Today, the U.S. Department of Agriculture (USDA) is announcing details of a framework to transform the food system to benefit consumers, producers and rural communities by providing more options, increasing access, and creating new, more, and better markets for small and mid-size producers. Today’s announcement builds on lessons learned from the COVID-19 pandemic and supply chain disruptions caused by Russia’s war in Ukraine. This announcement also provides additional details on the June 2021 announcement to strengthen critical supply chains and address longstanding structural challenges that were revealed and intensified by the pandemic.


When the COVID-19 pandemic began, USDA made significant investments through its Pandemic Assistance Program, providing immediate relief to producers, businesses, food workers and others. As the pandemic has evolved and Russia’s war in Ukraine has caused supply chain disruptions, it has become clear we cannot go back to the food system we had before: the Biden-Harris Administration and USDA recognize we must build back better and strengthen the food system across the supply chain, from how our food is produced to how it is purchased, and all the steps in between.

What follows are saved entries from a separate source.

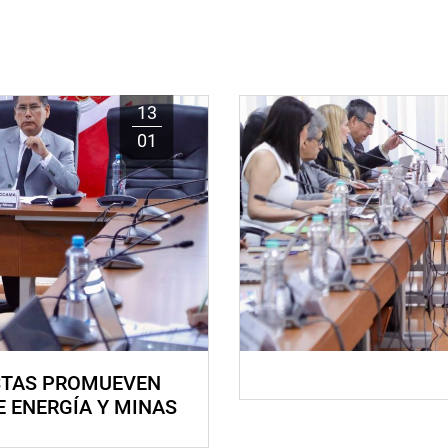
13
01
STAS PROMUEVEN
E ENERGÍA Y MINAS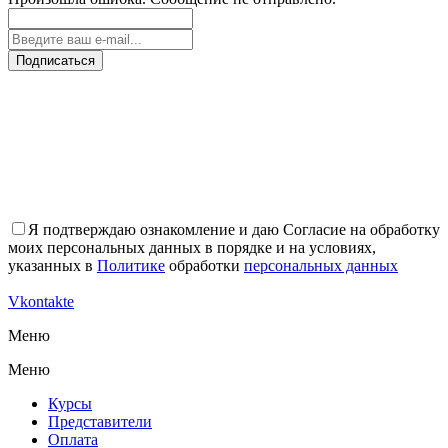
Подписаться
Я подтверждаю ознакомление и даю Согласие на обработку
моих персональных данных в порядке и на условиях,
указанных в
Политике
обработки
персональных данных
Vkontakte
Меню
Меню
Курсы
Представители
Оплата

The goals of USDA’s Food System Transformation framework include:
• Building a more resilient food supply chain that provides more and better market options for consumers and producers while reducing carbon pollution: The pandemic and recent supply chain disruptions have revealed the perils of a national food system that depends on capacity concentrated in a few geographic areas and requires many steps to get from farm to fork. In order to be more resilient, the food system of the future needs to be more distributed and local. Having more capacity to gather, process, move and store food in different geographic areas of the country will provide more options for producers to create value-added products and sell locally, which will support new economic opportunities and job creation in rural communities. Additional regional capacity will also give consumers more options to buy locally produced products—helping ensure food is available to consumers—and reduce the climate impact of our food supply chain.